Poetry / Mark Neely
:: re: Poet Laureate::
I am afraid I have to refuse the laureate after all must envision edifying projects stroll through schoolrooms dropping verse into children’s beaks or force it down their pretty teenage throats to fatten up their hearts a laureate should have the gravity of a minor planet a gaseous atmosphere that can easily liquify a soul and my mornings are rough already I choke down coffee by the thermos trying to see in the ink something other than self- loathing zipped in my space suit even simple chores become difficult there are days I cannot stand to look at my shoes lined up by the door once I saw a moose swim across a bay the miraculous driftwood of its antlers hovered above the water a laureate would have to get that in a poem somehow I want to build a monstrous ship that eats ten thousand tons of plastic every second that squeezes through each canal suturing the planet’s scars I steer it towards my father as his hospital bed sinks in the waves and the sun closes its furious eye I taste salt on my lips he can barely lift his arm to wave goodbye
From the writer
:: Account ::
There was a time when I didn’t like “poems about poetry.” As soon as I caught a whiff of that kind of thing, I tuned out. Now I see how narrow minded I was in those days. Poetry is personality. Poetry is politics. Poetry is how we love and grieve. The best ars poeticas are, like all good poems, about a bunch of things all at once. These days I find myself working away on a manuscript about teaching, poetry, and art—a fact that would certainly horrify my younger self, who wanted to be Gary Snyder and write poems about chopping wood and other such manly things.
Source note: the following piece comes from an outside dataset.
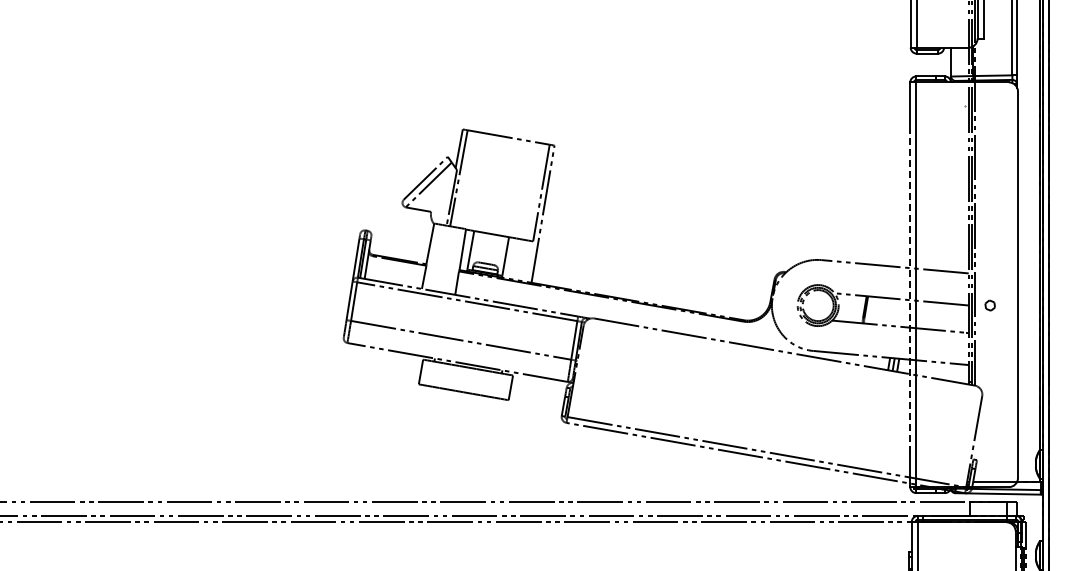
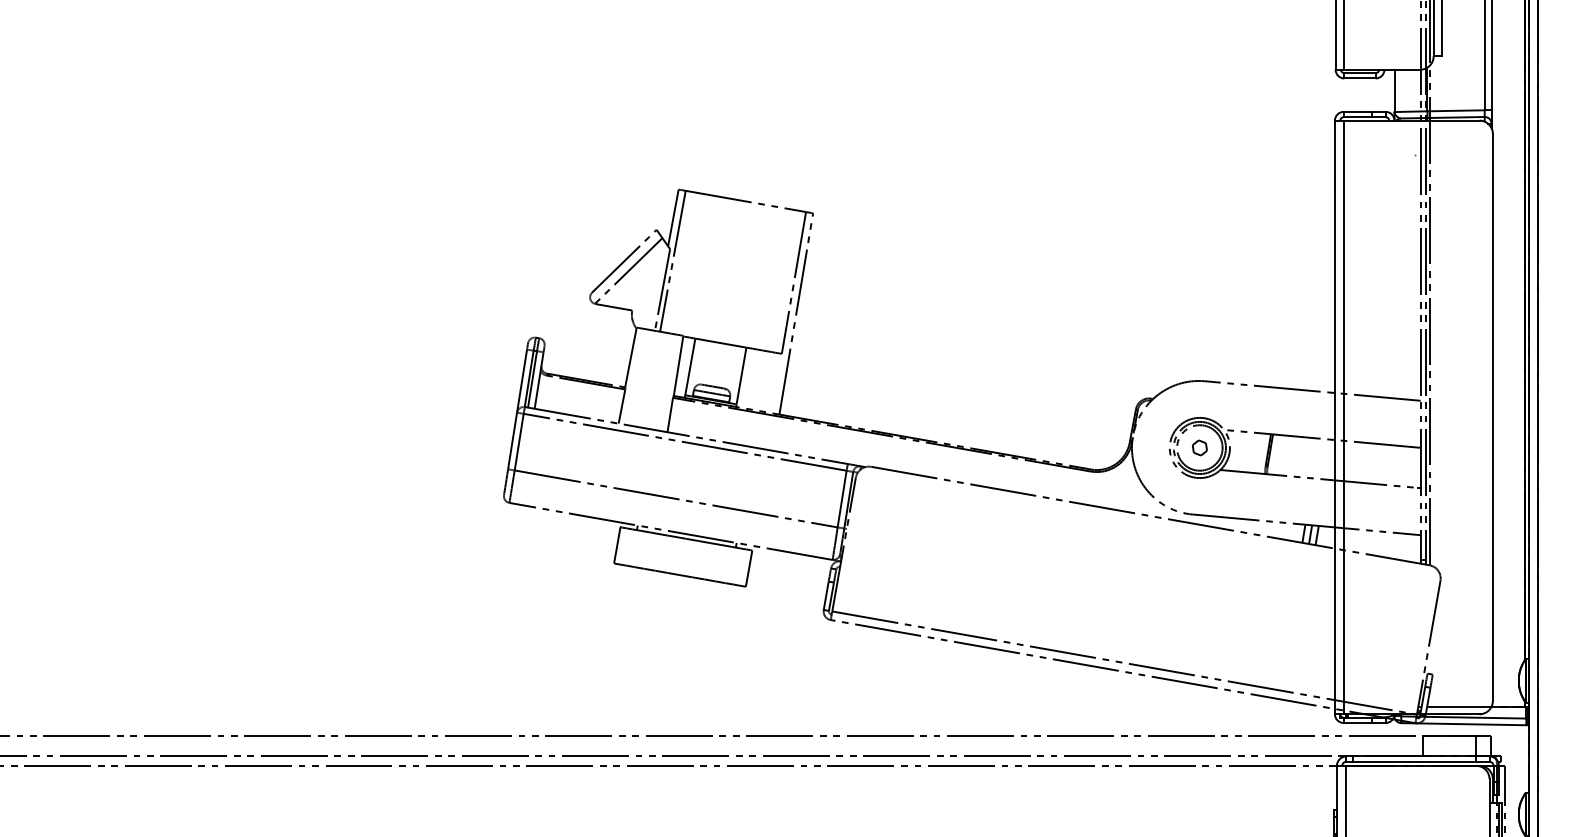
line: (910, 288) -> (1335, 422), dashed -> solid
part: (989, 305) -> (1198, 447), moved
In one of the poems from the manuscript, “re: Poet Laureate,” I wanted to have a bit of fun—both with the idea that anyone would ever ask me to be poet laureate of anything (ha!), and with the whole concept of the laureate, which is the awkward marriage of poetry (perhaps the most thoughtful form of language) and government (where language is typically mangled and manipulated in an attempt to convince people to vote against their own best interests).
Mark Neely is the author of Beasts of the Hill, and Dirty Bomb, (Oberlin College Press). His third book, Ticker, won the Idaho Prize for Poetry and was shortlisted for an Indiana Author Award. His other awards include an NEA Poetry Fellowship, an Indiana Individual Artist Grant, the FIELD Poetry Prize, and the Concrete Wolf Chapbook Award for Four of a Kind. He is a professor of English at Ball State University, and a senior editor at River Teeth: a Journal of Nonfiction Narrative.